University Of Utah, Salt Lake City UT

Investigators

Abstract

Milton 0707978 Superlenses achieve resolution finer than convential lenses, and have some startling properties, such as making polarizable dipoles essentially invisible if they lie within a critical distance of the lens. This project improves our understanding of superlenses and invisibility, particularly for spherical superlenses, which not only superresolve but also magnify. It also seeks to characterize exotic electromagnetic behaviors that composite materials formed from constituent materials with extreme properties can exhibit in the quasistatic limit, where the wavelength of the time-harmonic radiation is much larger than the microstructure. The investigator also studies a new class of material named "massnetic materials." These have in their microstructure collections of spinning tops, each situated in a cavity in the body, and each weighted on one side by a mass that allows one to increase or decrease the spin of each top by appropriately oscillating the body. These materials should be able to store and release energy on the microscale. The investigator also explores new equations of elastodynamics, and studies novel microstructures with the unusual property that their average momentum depends not just on their overall velocity, but also on how they are deformed, i.e. on their strain. Metamaterials, i.e. composite materials with properties unachievable in ordinary materials, have attracted a great deal of interest and are beginning to revolutionize our understanding of materials and the properties they can exhibit.

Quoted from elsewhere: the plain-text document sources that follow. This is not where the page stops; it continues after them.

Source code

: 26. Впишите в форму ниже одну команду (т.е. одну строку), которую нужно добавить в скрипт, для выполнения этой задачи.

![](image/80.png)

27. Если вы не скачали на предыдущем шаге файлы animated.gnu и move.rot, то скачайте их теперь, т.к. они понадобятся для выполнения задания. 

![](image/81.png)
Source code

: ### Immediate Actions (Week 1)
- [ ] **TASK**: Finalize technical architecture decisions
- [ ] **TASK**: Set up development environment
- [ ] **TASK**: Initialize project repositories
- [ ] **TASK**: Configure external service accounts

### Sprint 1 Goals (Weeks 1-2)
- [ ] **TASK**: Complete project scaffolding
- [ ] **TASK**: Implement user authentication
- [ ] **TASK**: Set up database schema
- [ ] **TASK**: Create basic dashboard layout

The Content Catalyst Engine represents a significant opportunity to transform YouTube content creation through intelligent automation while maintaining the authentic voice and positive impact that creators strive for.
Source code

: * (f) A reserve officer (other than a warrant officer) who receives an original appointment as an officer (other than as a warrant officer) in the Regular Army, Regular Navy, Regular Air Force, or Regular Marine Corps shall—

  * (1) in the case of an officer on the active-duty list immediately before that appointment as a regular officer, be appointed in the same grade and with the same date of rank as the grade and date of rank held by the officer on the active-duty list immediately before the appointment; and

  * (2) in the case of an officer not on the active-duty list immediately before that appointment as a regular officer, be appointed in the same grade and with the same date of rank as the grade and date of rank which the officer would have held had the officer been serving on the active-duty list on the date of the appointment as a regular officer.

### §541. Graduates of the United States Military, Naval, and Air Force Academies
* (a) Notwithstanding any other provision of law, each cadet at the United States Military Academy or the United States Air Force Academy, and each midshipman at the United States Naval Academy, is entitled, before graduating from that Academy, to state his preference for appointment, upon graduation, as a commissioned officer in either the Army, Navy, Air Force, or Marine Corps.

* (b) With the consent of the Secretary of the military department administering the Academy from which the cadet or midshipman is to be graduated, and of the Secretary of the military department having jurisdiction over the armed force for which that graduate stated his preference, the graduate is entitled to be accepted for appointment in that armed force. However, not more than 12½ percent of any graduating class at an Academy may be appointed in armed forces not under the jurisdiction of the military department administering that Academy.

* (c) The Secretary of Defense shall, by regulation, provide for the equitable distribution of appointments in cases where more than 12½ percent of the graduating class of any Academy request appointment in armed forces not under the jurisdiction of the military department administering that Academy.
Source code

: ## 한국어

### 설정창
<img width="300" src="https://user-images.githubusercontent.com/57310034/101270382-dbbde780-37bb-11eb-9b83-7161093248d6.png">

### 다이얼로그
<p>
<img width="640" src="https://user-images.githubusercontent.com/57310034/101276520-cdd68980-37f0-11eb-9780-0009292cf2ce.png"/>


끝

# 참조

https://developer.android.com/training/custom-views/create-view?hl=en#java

More technogical applications of these materials are now possible due to advances in our ability to tailor the microstructure of substances, for instance through nanotechnology. This project studies how composites can be constructed from high contrast materials to exhibit elastic and electromagnetic properties far richer than existing materials. In the defence, automotive, aerospace, electronics, and other manufacturing and telecommunication industries there is a constant need for new materials. The impact of such new materials is likely to be greatest when their properties are radically different from any material we know. The project could lead to the development of whole classes of radically different new materials with novel properties. Also it should give a much needed firm theoretical foundation to Pendry's work on spherical superlenses, and enhance our understanding of invisibility.